Dataset records
------------------------------------
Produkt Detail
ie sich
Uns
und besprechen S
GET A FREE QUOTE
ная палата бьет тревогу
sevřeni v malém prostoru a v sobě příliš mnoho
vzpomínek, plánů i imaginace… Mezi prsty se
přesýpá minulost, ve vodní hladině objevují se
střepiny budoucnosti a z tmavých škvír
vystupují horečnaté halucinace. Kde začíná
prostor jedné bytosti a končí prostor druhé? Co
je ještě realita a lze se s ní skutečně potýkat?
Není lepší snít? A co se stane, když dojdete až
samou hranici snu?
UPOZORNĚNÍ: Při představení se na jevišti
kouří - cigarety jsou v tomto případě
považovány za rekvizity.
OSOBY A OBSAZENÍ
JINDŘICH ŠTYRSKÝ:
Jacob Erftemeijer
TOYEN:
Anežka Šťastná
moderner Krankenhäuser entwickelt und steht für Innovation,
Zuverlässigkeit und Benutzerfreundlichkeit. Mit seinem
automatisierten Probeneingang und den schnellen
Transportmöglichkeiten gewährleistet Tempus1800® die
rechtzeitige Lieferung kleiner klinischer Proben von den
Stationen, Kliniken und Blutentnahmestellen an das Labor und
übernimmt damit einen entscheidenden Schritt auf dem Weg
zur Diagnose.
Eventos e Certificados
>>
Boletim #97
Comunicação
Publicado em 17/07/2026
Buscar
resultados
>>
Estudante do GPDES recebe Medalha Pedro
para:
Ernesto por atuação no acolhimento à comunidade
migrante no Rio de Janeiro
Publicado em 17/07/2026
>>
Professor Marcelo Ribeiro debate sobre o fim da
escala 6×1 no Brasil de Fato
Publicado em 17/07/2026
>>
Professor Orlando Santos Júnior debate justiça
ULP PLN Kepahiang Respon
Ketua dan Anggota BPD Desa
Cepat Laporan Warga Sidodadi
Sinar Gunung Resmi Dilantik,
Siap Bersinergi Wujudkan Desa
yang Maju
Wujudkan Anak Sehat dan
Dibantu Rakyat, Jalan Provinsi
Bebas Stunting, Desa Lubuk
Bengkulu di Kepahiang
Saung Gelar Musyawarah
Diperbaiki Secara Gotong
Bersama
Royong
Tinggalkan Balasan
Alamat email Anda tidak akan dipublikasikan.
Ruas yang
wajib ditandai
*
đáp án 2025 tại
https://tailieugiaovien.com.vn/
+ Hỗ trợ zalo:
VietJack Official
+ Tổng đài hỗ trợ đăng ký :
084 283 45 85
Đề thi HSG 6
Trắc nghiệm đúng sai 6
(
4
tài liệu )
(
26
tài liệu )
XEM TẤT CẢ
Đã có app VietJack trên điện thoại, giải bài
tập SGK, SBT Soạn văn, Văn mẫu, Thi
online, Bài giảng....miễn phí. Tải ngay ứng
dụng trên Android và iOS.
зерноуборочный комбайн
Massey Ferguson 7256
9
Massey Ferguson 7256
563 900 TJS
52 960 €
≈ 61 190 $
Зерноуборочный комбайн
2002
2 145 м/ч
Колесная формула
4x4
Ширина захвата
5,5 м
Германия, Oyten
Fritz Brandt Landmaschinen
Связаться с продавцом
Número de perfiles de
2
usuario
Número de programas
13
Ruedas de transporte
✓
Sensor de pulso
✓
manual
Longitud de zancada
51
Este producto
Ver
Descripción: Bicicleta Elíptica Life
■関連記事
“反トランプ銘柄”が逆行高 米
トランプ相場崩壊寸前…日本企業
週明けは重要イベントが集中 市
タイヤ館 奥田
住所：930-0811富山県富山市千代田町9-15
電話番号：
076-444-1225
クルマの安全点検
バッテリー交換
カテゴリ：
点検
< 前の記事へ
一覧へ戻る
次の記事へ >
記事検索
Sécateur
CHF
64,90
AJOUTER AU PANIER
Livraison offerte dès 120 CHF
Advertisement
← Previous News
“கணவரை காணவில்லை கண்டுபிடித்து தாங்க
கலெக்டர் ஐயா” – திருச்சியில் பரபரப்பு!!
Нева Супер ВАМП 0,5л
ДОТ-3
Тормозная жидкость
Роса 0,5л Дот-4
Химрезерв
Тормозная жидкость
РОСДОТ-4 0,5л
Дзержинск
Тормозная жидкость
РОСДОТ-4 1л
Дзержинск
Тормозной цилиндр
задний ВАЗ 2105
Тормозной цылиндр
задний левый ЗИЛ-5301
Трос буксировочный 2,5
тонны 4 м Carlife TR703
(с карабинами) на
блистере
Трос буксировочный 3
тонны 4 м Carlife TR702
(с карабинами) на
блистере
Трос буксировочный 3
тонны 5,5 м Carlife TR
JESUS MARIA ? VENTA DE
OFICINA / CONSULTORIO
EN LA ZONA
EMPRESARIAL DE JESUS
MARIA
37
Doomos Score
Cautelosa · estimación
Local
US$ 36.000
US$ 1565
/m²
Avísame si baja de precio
------------------------------------
Your instructions - Return all lines in the entries above that carry the word "VietJack".

Exercise solution -
VietJack Official
Đã có app VietJack trên điện thoại, giải bài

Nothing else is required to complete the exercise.